IL TOPONIMO è di origine relativamente recente. Sino a metà del secolo scorso, infatti, la valle si chiamava Vajo del Brutto e Brutto si chiama ancora oggi il piccolo agglomerato rurale posto a metà valle. Il giro che proponiamo in questa sede percorre inizialmente tutta la Valle delle Sfingi sino a raggiungere il largo crinale erboso dove d’estate corre il sentiero 253 e da questo va poi al belvedere del Sengio Rosso, impressionante balcone sull’alta Val d’Illasi (da non confondere con l’omonimo Sengio situato però sopra Caprino, sul Monte Baldo).

DA QUI si torna verso ovest e si raggiunge il Monte Bellocca che domina il lato orientale della Conca dei Parpari. Qui, sul Bellocca, anziché con le sfingi avremo a che fare con le «fade», leggendarie figure femminili dalle caratteristiche ambivalenti: ora benevoli all’uomo e ora malvagie.

In tutta la Lessinia è ben viva la tradizione delle «fade» ma in modo particolare lo è qui, nella zona Camposilvano-Conca dei Parpari.

IL MONTE BELLOCCA, uno dei dossi più elevati della zona dei Parpari, è da sempre considerato il loro luogo di ritrovo per antonomasia. Il luogo dove, durante il «sabba», cantano e ballano tutte assieme. Si dice che se sulla cima del monte si batte forte un piede a terra si può sentire il suolo rimbombare perché sotto vi sarebbero le grandi cavità dove vivono le «fade». È vero? In parte sì. Ma non per motivi soprannaturali quanto piuttosto per le caratteristiche geomorfologiche del luogo che, essendo carsico, sotto la cotica erbosa spesso nasconde piccoli inghiottitoi, cioè cavità vuote dove percola l’acqua piovana. In ogni caso, meglio non pestare troppo il suole e non fare rumore: si potrebbero disturbare le «fade»!

Nel complesso si tratta di una breve ma splendida gita assolutamente priva di pericoli e difficoltà nonché di facile orientamento.

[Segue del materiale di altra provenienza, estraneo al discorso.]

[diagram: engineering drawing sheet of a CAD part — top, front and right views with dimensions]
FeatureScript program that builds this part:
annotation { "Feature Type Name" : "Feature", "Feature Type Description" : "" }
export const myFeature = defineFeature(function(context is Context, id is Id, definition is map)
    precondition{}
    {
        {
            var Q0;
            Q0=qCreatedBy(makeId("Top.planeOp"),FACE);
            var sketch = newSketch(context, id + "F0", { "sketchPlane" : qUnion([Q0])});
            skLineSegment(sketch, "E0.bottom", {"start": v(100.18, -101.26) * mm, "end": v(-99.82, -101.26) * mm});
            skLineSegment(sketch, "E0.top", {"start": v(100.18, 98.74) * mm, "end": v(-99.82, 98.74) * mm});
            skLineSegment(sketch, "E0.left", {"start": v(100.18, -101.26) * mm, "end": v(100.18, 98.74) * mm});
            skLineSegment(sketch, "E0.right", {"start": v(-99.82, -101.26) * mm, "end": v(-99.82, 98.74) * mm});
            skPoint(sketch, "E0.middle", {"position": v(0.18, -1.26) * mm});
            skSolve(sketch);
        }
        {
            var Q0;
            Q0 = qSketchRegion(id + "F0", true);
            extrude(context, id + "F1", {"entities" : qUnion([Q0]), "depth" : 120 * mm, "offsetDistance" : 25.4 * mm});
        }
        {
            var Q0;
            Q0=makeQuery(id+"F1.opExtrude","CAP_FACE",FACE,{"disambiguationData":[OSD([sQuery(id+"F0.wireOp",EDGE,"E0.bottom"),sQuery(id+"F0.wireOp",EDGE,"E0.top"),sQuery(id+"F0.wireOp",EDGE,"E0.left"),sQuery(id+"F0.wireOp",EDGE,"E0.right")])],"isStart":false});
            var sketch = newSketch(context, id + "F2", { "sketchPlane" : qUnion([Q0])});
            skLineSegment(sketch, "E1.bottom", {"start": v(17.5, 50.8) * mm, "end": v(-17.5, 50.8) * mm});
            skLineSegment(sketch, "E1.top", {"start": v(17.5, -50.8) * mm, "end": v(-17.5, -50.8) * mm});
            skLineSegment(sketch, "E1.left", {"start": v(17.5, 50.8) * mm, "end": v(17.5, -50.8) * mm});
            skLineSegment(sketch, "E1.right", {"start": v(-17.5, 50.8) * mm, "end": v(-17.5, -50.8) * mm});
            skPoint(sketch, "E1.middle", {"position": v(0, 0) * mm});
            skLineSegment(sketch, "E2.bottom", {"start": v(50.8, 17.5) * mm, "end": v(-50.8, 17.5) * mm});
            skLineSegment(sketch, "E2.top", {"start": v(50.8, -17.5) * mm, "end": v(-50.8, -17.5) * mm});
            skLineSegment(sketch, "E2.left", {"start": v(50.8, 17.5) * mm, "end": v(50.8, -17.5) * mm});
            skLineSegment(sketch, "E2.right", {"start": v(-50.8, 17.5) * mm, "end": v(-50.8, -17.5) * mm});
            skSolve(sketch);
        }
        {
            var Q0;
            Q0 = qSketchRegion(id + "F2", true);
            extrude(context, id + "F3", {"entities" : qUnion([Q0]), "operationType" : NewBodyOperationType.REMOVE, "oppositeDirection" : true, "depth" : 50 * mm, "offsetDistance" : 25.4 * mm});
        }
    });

Nei pressi di Camposilvano è possibile visitare il Museo paleontologico e il celebre Covolo. Tutta questa zona è intrisa del ricordo e delle opere di Attilio Benetti. Morto all’età di 90 anni, Benetti è stato per mezzo secolo la memoria storica della Lessinia ma anche un’autorità riconosciuta nel mondo della geopaleontologia, che gli ha dedicato due nuove scoperte: il brachiopode «Benetticeras Benettii», esemplare unico al mondo e l’ammonite «Lessinorhynchia Benettii», di cui sono stati trovati altri esemplari, ma la prima scoperta e classificazione è universalmente riconosciuta a Benetti.

Viveva a Camposilvano di Velo Veronese dove, dopo una vita come lavoratore nelle miniere del Belgio, aveva realizzato proprio nei pressi del celebre Covolo (una grande cavità ipogea che rientra fra i tesori del Parco naturale regionale della Lessinia) un piccolo ma completo museo di fossili e minerali. Era anche scrittore ed ha pubblicato diversi libri aventi per tema leggende e racconti tratti dai filò della Lessinia.